Check the entries below for lines with "Mint"; report only how many there are.

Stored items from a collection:
^^^^^^^^^^^^^^^^
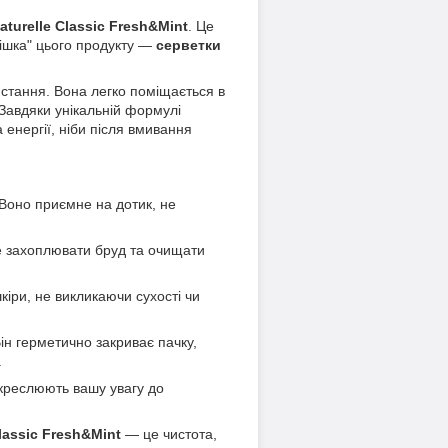
turelle Classic Fresh&Mint
. Це
фішка" цього продукту —
серветки
стання. Вона легко поміщається в
 Завдяки унікальній формулі
 енергії, ніби після вмивання
 Воно приємне на дотик, не
е захоплювати бруд та очищати
іри, не викликаючи сухості чи
Він герметично закриває пачку,
.
дкреслюють вашу увагу до
Classic Fresh&Mint
— це чистота,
^^^^^^^^^^^^^^^^
Completed task: 2